Roland D. Yeomans said...

I remember entering ABNA last year with VICTOR STANDISH. One of the reviewers was so insulting and vicious and totally off the mark (criticizing passages that had to have been from somebody else's entry -- they certainly weren't in mine), I realized the person couldn't have read my entry.

The other had read the first three sentences and made up the rest (or like the first one) remembered from someone else's entry ... which she hated.

I could only shake my head.

So, of course, I entered this year as well! LOPL.

Since you can enter self-published novels, I entered THE BEAR WITH 2 SHADOWS. Now, no matter the venom, I can counter it with 9 good reviews and the number of sales it has generated.

As historywriter says, it is a lottery, very much dependent on who reviews our work. Great good fortune, Hart! Roland

Hart Johnson said...

Tara--teehee--Fair enough. I will pick on you often!

Chary-thank you!

Tonja-Joris did covers for the whole trilogy and I LOVE them!

Alex-thank you!

Jarnail-thank you! And welcome--I don't think you've been to our blog before!

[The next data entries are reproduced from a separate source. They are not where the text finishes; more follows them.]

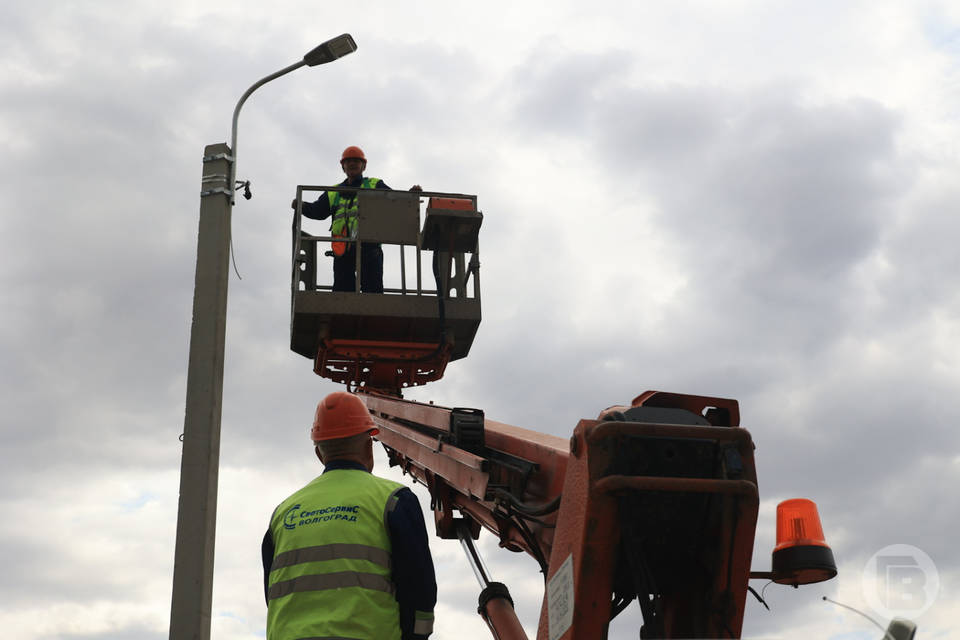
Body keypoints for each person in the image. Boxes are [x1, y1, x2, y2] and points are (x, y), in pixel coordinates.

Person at [262, 391, 437, 640]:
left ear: (319, 454)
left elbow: (273, 593)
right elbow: (418, 590)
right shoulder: (394, 499)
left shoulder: (283, 512)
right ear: (369, 445)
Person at [294, 146, 421, 293]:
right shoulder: (334, 192)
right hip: (343, 251)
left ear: (364, 166)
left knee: (372, 292)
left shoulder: (374, 185)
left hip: (369, 248)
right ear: (343, 166)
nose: (352, 164)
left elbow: (394, 203)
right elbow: (318, 211)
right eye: (348, 161)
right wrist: (301, 206)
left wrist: (411, 197)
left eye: (356, 161)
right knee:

Stephen-not Matt, but it has gotten several rounds of feedback--the ABNA crew has helped several times. I am finally fairly content with it.

Elizabeth, thank you!

Sarah-You entered anyway, didn't you? I just figure the odds of winning are so slim. I am in it for the feedback.

Janet-EXACTLY! You said it well.

Roland-so glad it didn't make you give up on the process! It really is great, though there are some pitfalls. Good luck!

Jan Morrison said...

Tartlette - may you sail through this with the greatest of fun - your stict-to-it-ness is catching. I'm entering my novel in a local contest and am kind of freaking out. don't know if I could handle ABNA but I may go look at the rules and all...I don't mind not submitting it to publishers for six months as long as I can try for an agent.

Hart Johnson said...

YAY! Do it, Jan!

Anonymous said...

there I was looking to the Naked Domination Tartlet to help me find a way to link to our ABNA entries :( and she succeeds in synopsizing the whole shebang. You'll do it, Tartness, just because you CAN and your supreme belief will rearrange the ABNA universe to surround you -- remember how far you got last year... yeah! so no negatives (like 'in it for feedback, odds slim...') sounds like a challenge. And we all know what the Tart does when she's challenged. loads of love on domestic drawbacks. We shall overcome! ps Tara - you'll do great!